抜粋:
【ハイデラバード】アンドラプラデシュ州Hyderabad拠点のNatco Pharma Ltd(NPL)は12日、スイス企業Novartis AGによる抗癌剤Glivec(メシル酸イマチニブ)のインド国内における独占販売権(EMR:exclusive marketing right)取得を無効にする法的措置を講じる方針を発表した。
ビジネス・スタンダード、インディアン・エクスプレス、エコノミック・タイムズが11月13/14日NPLのステートメントを引用し報じたところによると、ノバルティスはインド特許法(Indian Patent Act)に基づきインド特許商標監督総監(CGPTI:Controller General of Patents and Trademarks of India)からインド初の独占販売権(EMR)を取得したが、インド特許法の条文によれば、この種の独占販売権は、貿易関連知的所有権(trips:TradeRelated Aspects of Intellectual Property Rights)協定批准国において1995年1月1日以降に特許申請がなされた薬品にのみ適応される。しかしノバルティスは1995年以前にメシル酸イマチニブの特許申請を行っており、この点から言っても、ノバルティスに対する独占販売権の付与は妥当でない。
またメシル酸イマチニブのような救命薬に関しては、商業権や法的立場を超えた視点から問題を検討する必要がある。ハイコストな薬品の独占販売権を認めるなら、良質な薬品による治療を受ける機会を一般患者から奪うことになり、人道に反する。したがって少なくとも救急薬や救命薬に関しては政策に見直しを加える必要がある。
NPLは2003年1月に慢性骨髄製白血病治療薬を“Veenat”商標で発売したが、同薬品はGlivec同様、メシル酸イマチニブ(imatinab mesylate)をバルク活性成分(bulk active ingredient)としている。Veenatの1患者当たりの年間コストは2700米ドル、これに対してGlivecのそれは2万7000米ドルにのぼる。
ノバルティスがインドにおけるGlivecの5年間の独占販売権を認められたことにより、NPLは直接打撃を受ける。このため同社はノバルティスの独占販売権を無効にする様々な法的措置を検討していると言う。

問題:
この記事について、次の問いに答えてください。
(a) インド特許法の条文では、この種の独占販売権は、いつ以降に特許申請がなされた薬品にのみ適応されるか。
(b) Veenatの1患者当たりの年間コストはいくらか。
(c) ノバルティスがインドで認められたGlivecの独占販売権は何年間か。

保存データ:

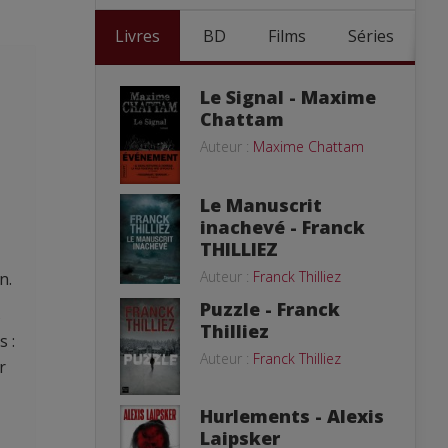
Livres
BD
Films
Séries
Le Signal - Maxime
Chattam
Auteur :
Maxime Chattam
Le Manuscrit
inachevé - Franck
THILLIEZ
Auteur :
Franck Thilliez
n.
Puzzle - Franck
s
Thilliez
s :
Auteur :
Franck Thilliez
r
Hurlements - Alexis
Laipsker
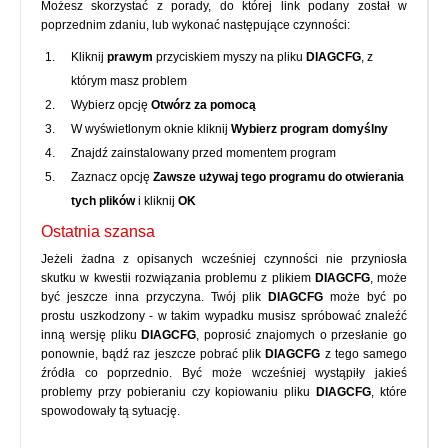
Możesz skorzystać z porady, do której link podany został w
poprzednim zdaniu, lub wykonać następujące czynności:
Kliknij
prawym
przyciskiem myszy na pliku
DIAGCFG
, z
którym masz problem
Wybierz opcję
Otwórz za pomocą
W wyświetlonym oknie kliknij
Wybierz program domyślny
Znajdź zainstalowany przed momentem program
Zaznacz opcję
Zawsze używaj tego programu do otwierania
tych plików
i kliknij
OK
Ostatnia szansa
Jeżeli żadna z opisanych wcześniej czynności nie przyniosła
skutku w kwestii rozwiązania problemu z plikiem
DIAGCFG
, może
być jeszcze inna przyczyna. Twój plik
DIAGCFG
może być po
prostu uszkodzony - w takim wypadku musisz spróbować znaleźć
inną wersję pliku
DIAGCFG
, poprosić znajomych o przesłanie go
ponownie, bądź raz jeszcze pobrać plik
DIAGCFG
z tego samego
źródła co poprzednio. Być może wcześniej wystąpiły jakieś
problemy przy pobieraniu czy kopiowaniu pliku
DIAGCFG
, które
spowodowały tą sytuację.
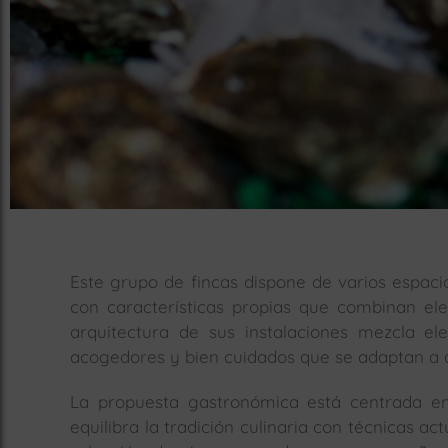
Este grupo de fincas dispone de varios espac
con características propias que combinan ele
arquitectura de sus instalaciones mezcla e
acogedores y bien cuidados que se adaptan a di
La propuesta gastronómica está centrada en
equilibra la tradición culinaria con técnicas a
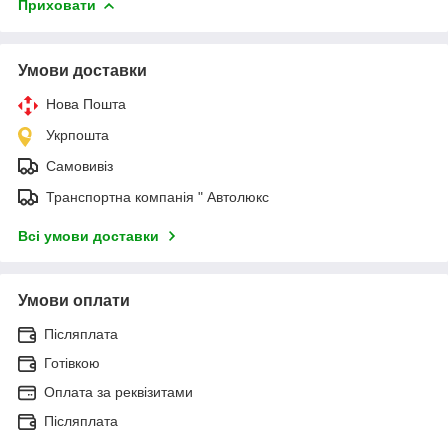
Приховати
Умови доставки
Нова Пошта
Укрпошта
Самовивіз
Транспортна компанія " Автолюкс
Всі умови доставки
Умови оплати
Післяплата
Готівкою
Оплата за реквізитами
Післяплата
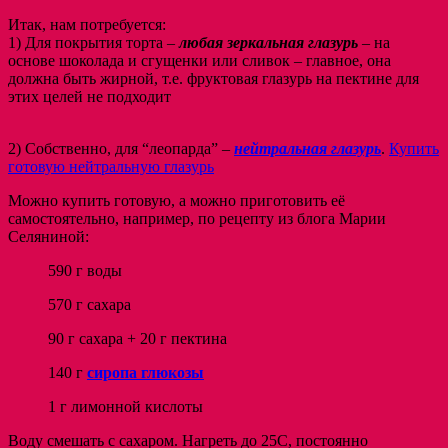
Итак, нам потребуется:
1) Для покрытия торта –
любая зеркальная глазурь
– на
основе шоколада и сгущенки или сливок – главное, она
должна быть жирной, т.е. фруктовая глазурь на пектине для
этих целей не подходит
2) Собственно, для “леопарда” –
нейтральная глазурь
.
Купить
готовую нейтральную глазурь
Можно купить готовую, а можно приготовить её
самостоятельно, например, по рецепту из блога Марии
Селяниной:
590 г воды
570 г сахара
90 г сахара + 20 г пектина
140 г
сиропа глюкозы
1 г лимонной кислоты
Воду смешать с сахаром. Нагреть до 25С, постоянно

結果:
(a) 貿易関連知的所有権協定批准国において1995年1月1日以降
(b) 2700米ドル
(c) 5年間